Enfin, en cascade : l’urbanisation et les concentrations démographiques insalubres, les élevages intensifs de l’horreur, les immenses monocultures liées aux cycles de famines et à l’appauvrissement de la terre, le flux incessant de marchandises et de personne en mouvement aux quatre coins du globe, la dévastation environnementale de tout écosystème et la disparition du sauvage, l’énième nuisance justifiée du système énergivore, l’écroulement de la biodiversité, les OGM à bon marché et tous les processus de manipulation génétiques du vivant promus par les biotechnologies… Quand donc arrêter l’énumération des méfaits de la dévastation ? Il n’y a rien à faire, car trop d’équilibres ont été brisés ; dans certains cas nous avons déjà constaté les conséquences néfastes de cette rupture, dans d’autres cas nous aurons bientôt la possibilité de les découvrir. La partie semble déjà perdue dès le départ (et c’est peut-être déjà le cas pour le genre humain, non pas pour les autres vivants) mais cela vaudrait néanmoins la peine de faire une dernière tentative. Last shot.

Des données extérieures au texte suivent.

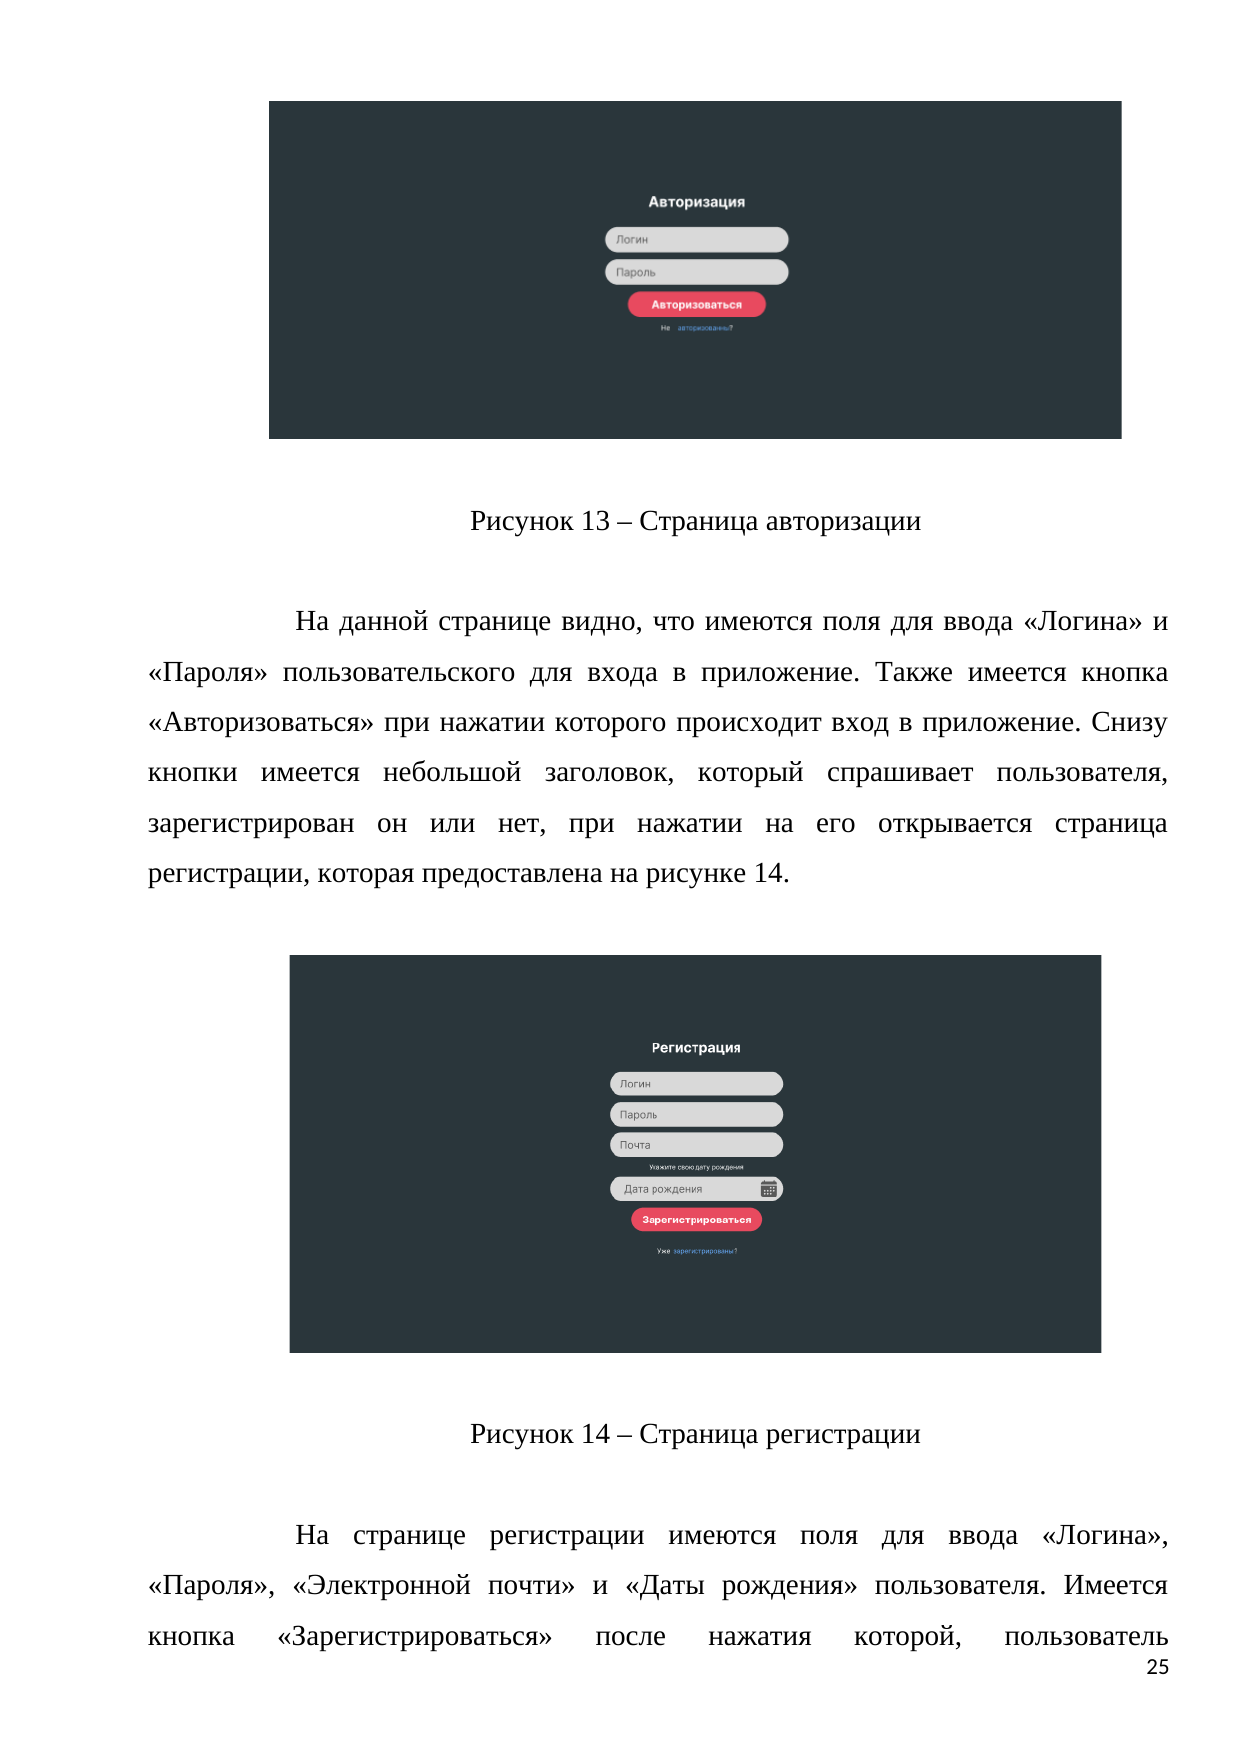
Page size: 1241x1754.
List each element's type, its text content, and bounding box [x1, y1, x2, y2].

text На данной странице видно, что имеются поля для ввода «Логина» и «Пароля» пользовательского для входа в приложение. Также имеется кнопка «Авторизоваться» при нажатии которого происходит вход в приложение. Снизу кнопки имеется небольшой заголовок, который спрашивает пользователя, зарегистрирован он или нет, при нажатии на его открывается страница регистрации, которая предоставлена на рисунке 14. [148, 603, 1169, 888]
picture [269, 101, 1122, 439]
text Рисунок 14 – Страница регистрации [148, 1417, 1169, 1450]
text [148, 1517, 1169, 1651]
picture [289, 955, 1102, 1353]
text Рисунок 13 – Страница авторизации [148, 503, 1169, 536]
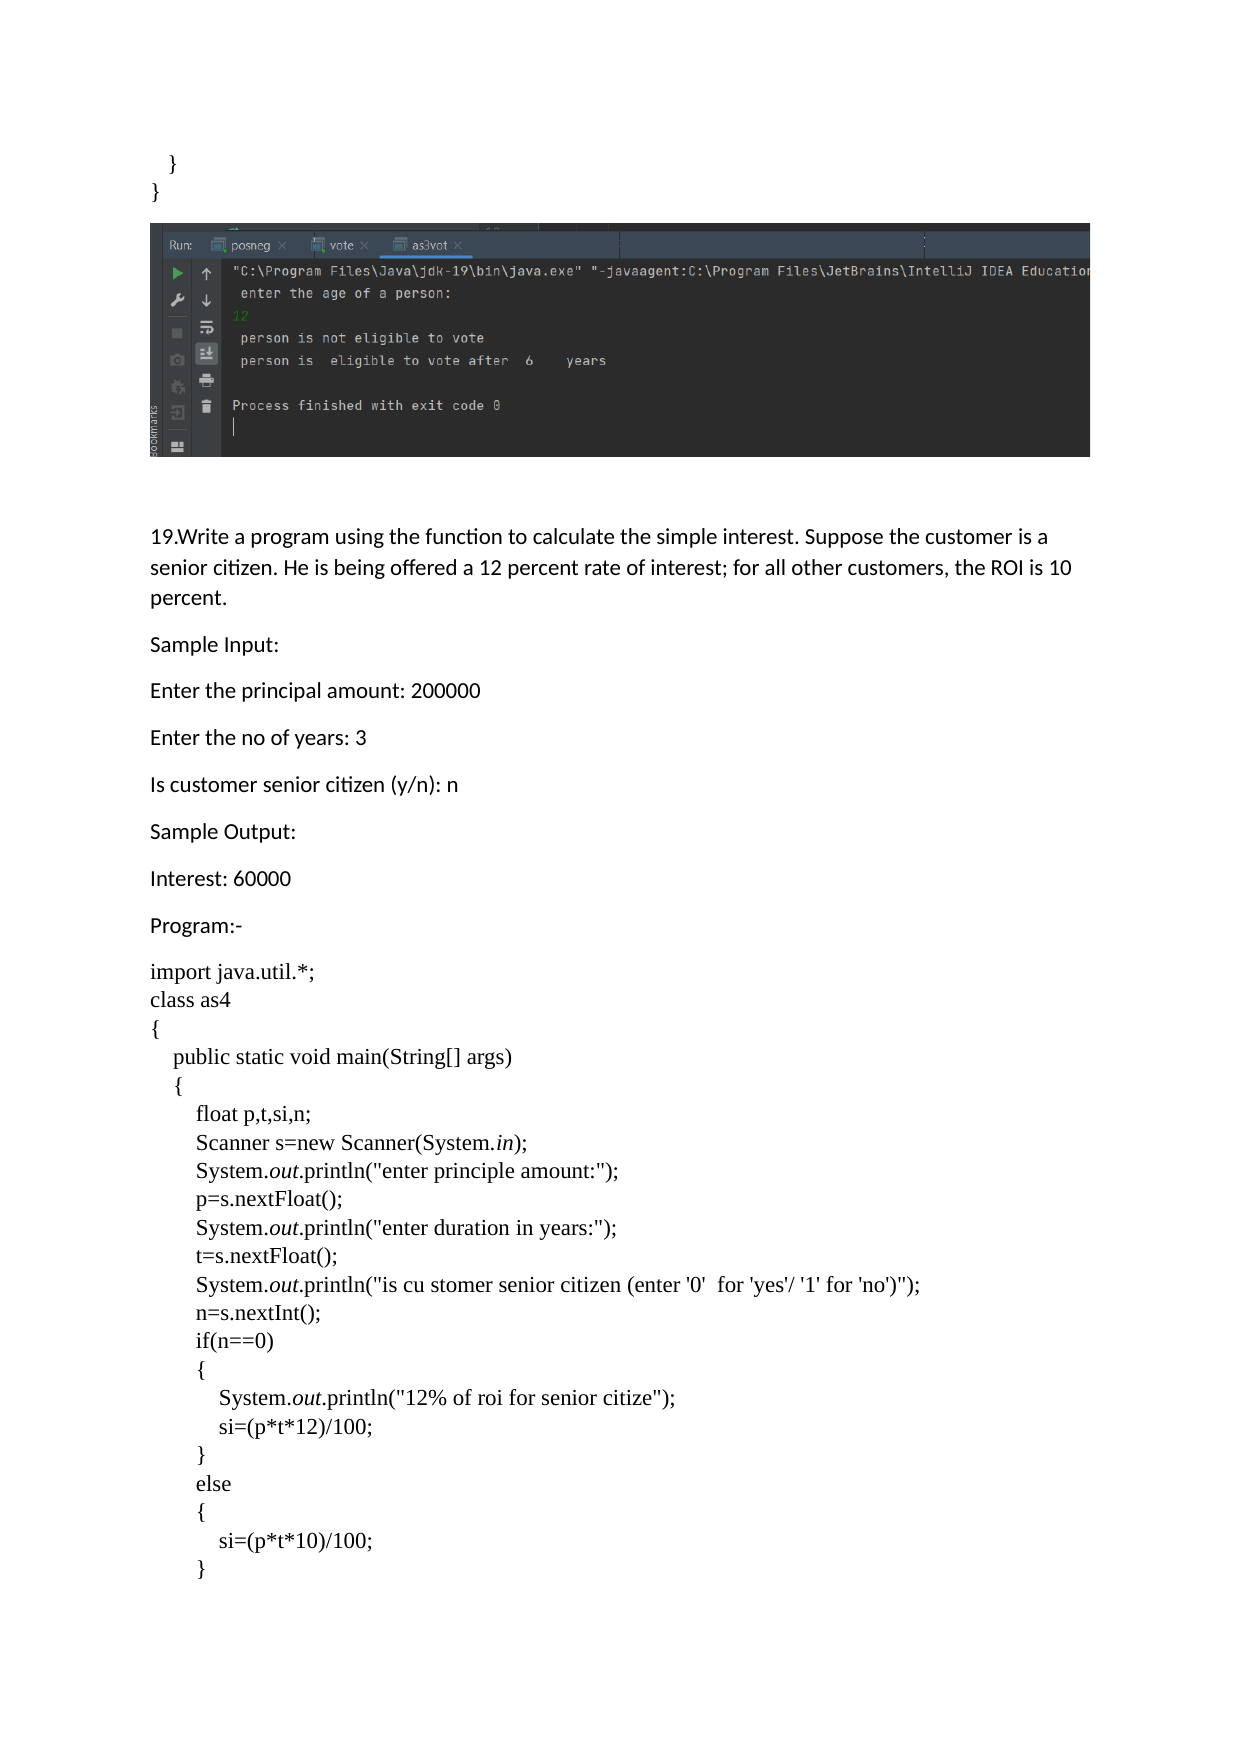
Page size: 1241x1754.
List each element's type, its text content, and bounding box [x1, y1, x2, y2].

text 19.Write a program using the function to calculate the simple interest. Suppose the customer is a senior citizen. He is being offered a 12 percent rate of interest; for all other customers, the ROI is 10 percent. [150, 522, 1090, 611]
text Is customer senior citizen (y/n): n [150, 770, 1090, 798]
text Sample Input: [150, 630, 1090, 658]
picture [150, 223, 1091, 457]
text Interest: 60000 [150, 864, 1090, 892]
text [150, 958, 1090, 1581]
text Enter the no of years: 3 [150, 723, 1090, 752]
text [150, 150, 1090, 205]
text Program:- [150, 911, 1090, 939]
text Enter the principal amount: 200000 [150, 677, 1090, 705]
text Sample Output: [150, 817, 1090, 845]
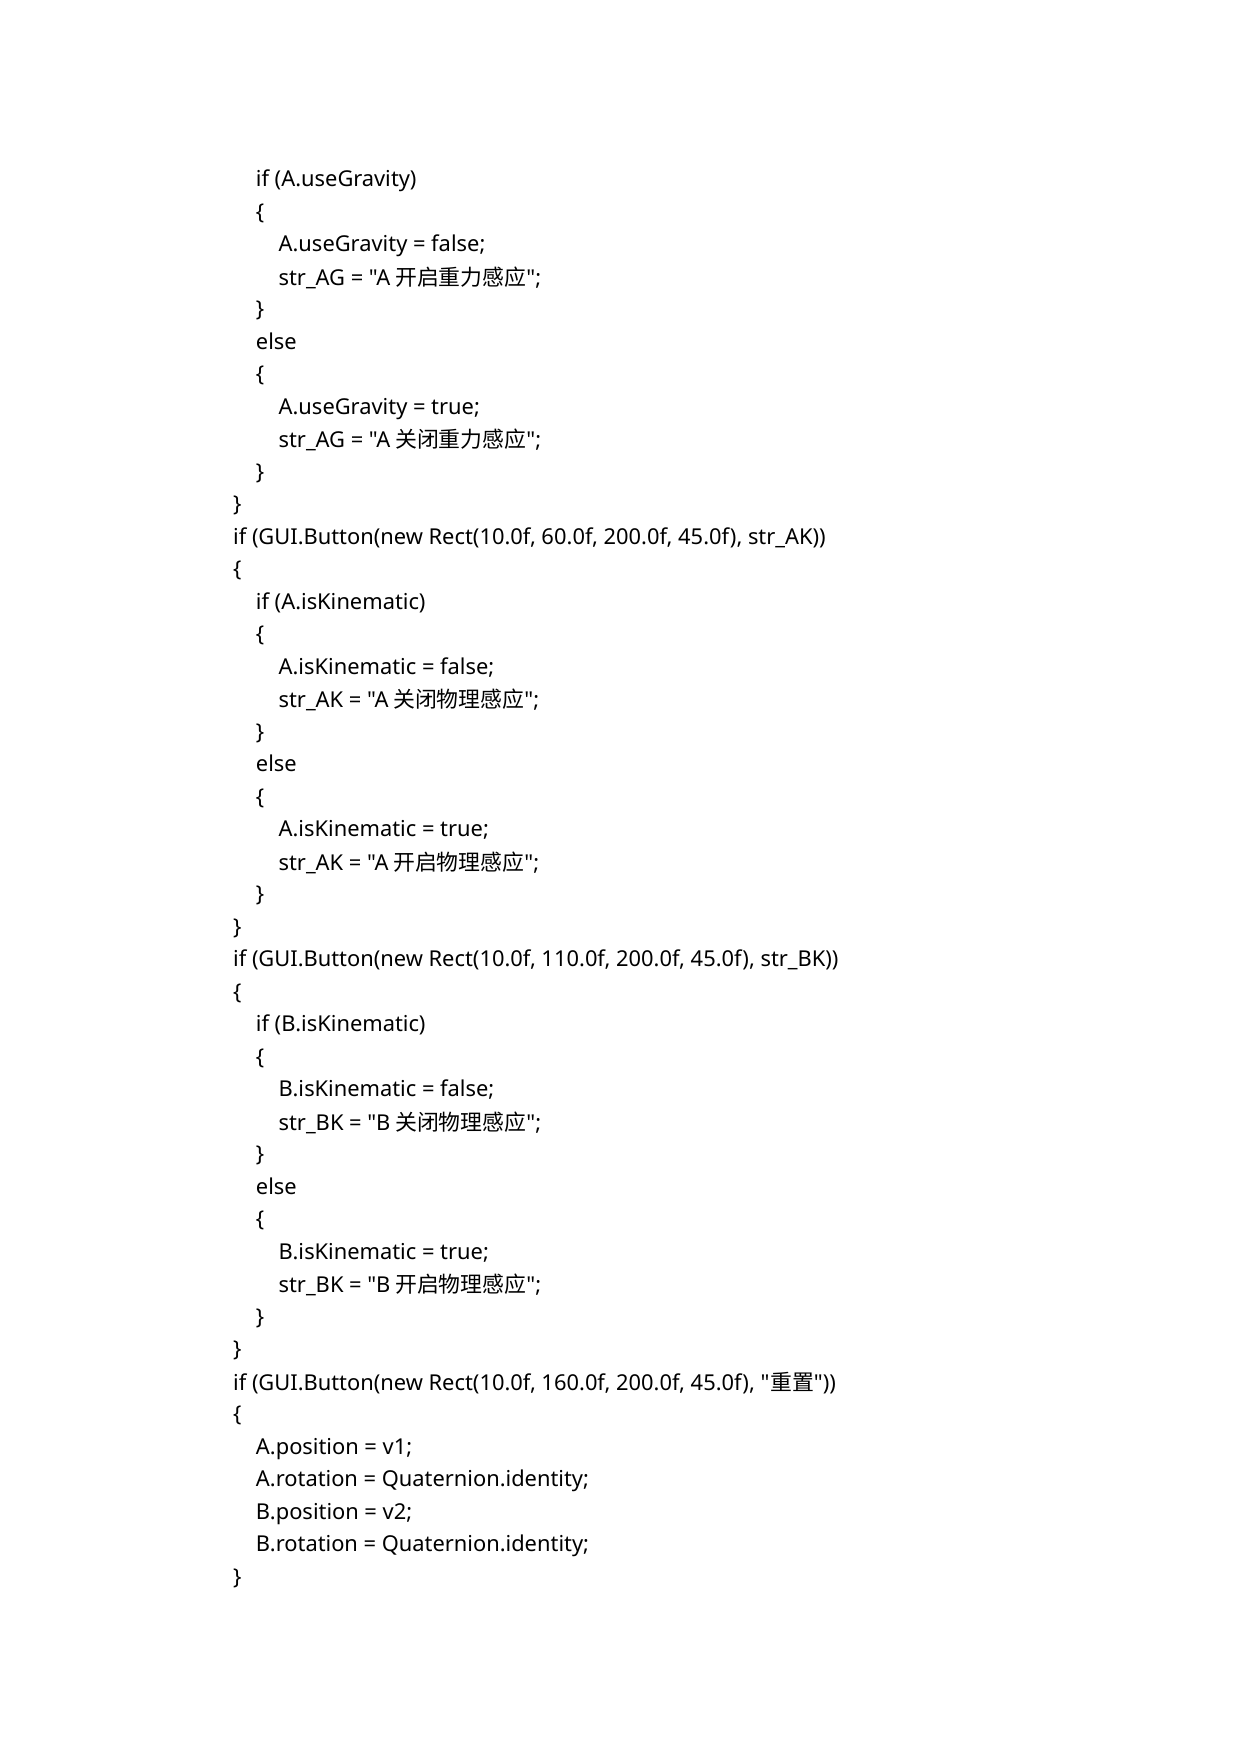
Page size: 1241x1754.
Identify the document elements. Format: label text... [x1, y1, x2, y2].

text B.rotation = Quaternion.identity; [187, 1527, 1053, 1559]
text str_AG = "A开启重力感应"; [187, 259, 1053, 292]
text } [187, 454, 1053, 487]
text } [187, 1559, 1053, 1592]
text if (GUI.Button(new Rect(10.0f, 110.0f, 200.0f, 45.0f), str_BK)) [187, 942, 1053, 974]
text } [187, 1299, 1053, 1332]
text { [187, 357, 1053, 389]
text str_AK = "A开启物理感应"; [187, 844, 1053, 877]
text A.useGravity = false; [187, 227, 1053, 259]
text B.isKinematic = true; [187, 1234, 1053, 1267]
text A.position = v1; [187, 1429, 1053, 1462]
text A.isKinematic = false; [187, 649, 1053, 682]
text if (B.isKinematic) [187, 1007, 1053, 1039]
text } [187, 877, 1053, 909]
text else [187, 324, 1053, 357]
text { [187, 552, 1053, 584]
text B.position = v2; [187, 1494, 1053, 1527]
text else [187, 1169, 1053, 1202]
text } [187, 714, 1053, 747]
text { [187, 1397, 1053, 1429]
text str_BK = "B开启物理感应"; [187, 1267, 1053, 1299]
text { [187, 974, 1053, 1007]
text A.isKinematic = true; [187, 812, 1053, 844]
text B.isKinematic = false; [187, 1072, 1053, 1104]
text str_AG = "A关闭重力感应"; [187, 422, 1053, 454]
text { [187, 194, 1053, 227]
text if (GUI.Button(new Rect(10.0f, 60.0f, 200.0f, 45.0f), str_AK)) [187, 519, 1053, 552]
text } [187, 487, 1053, 519]
text str_AK = "A关闭物理感应"; [187, 682, 1053, 714]
text A.useGravity = true; [187, 389, 1053, 422]
text { [187, 1202, 1053, 1234]
text } [187, 1332, 1053, 1364]
text else [187, 747, 1053, 779]
text if (A.isKinematic) [187, 584, 1053, 617]
text A.rotation = Quaternion.identity; [187, 1462, 1053, 1494]
text { [187, 617, 1053, 649]
text } [187, 292, 1053, 324]
text } [187, 1137, 1053, 1169]
text if (GUI.Button(new Rect(10.0f, 160.0f, 200.0f, 45.0f), "重置")) [187, 1364, 1053, 1397]
text { [187, 779, 1053, 812]
text str_BK = "B关闭物理感应"; [187, 1104, 1053, 1137]
text if (A.useGravity) [187, 162, 1053, 194]
text { [187, 1039, 1053, 1072]
text } [187, 909, 1053, 942]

Au lieu de faire écho à l’impasse des questions initiales (« pourquoi cette pandémie ? D’où provient ce virus ? ») ces sorcières se donneraient la possibilité et, telles que nous les imaginons, elles risqueraient le tout pour le tout afin d’ouvrir d’autres horizons. En hasardant ainsi des questions différentes : « Où trouvons-nous la dévastation ? Qui sont ceux qui la réalisent et de quelle manière ? Et maintenant, que faire ? » – mais sans se demander il y a combien de temps cette dévastation totale a commencé, car le risque est de nous perdre dans les méandres de l’histoire et des interprétations, mais surtout de nous faire perdre cette sensation du ventre, qui nous donne la sensation d’être en échec et qui alimente notre rage. Il nous suffit de savoir que la dévastation existe et qu’elle est permanente. Nous ne pensons pas que c’est une catastrophe car ce n’est pas un événement inattendu, mais bien au contraire, c’est la prévisible (bien que pas dans l’absolu) conséquence d’une guerre au vivant, perpétrée quotidiennement par des personnes, des entreprises, des recherches et des institutions – les tentacules de cette domination technoscientifique mortifère.
Aujourd’hui, 28 mars 2020
Une sorcière ennemie de toute couronne
P.S. L’expression, présente dans le titre, « maladie qui sévit » n’entend avoir aucun rapport avec les vers de quelques nationalistes italiens. Et la maladie dont nous parlons n’est certainement pas le Covid-19.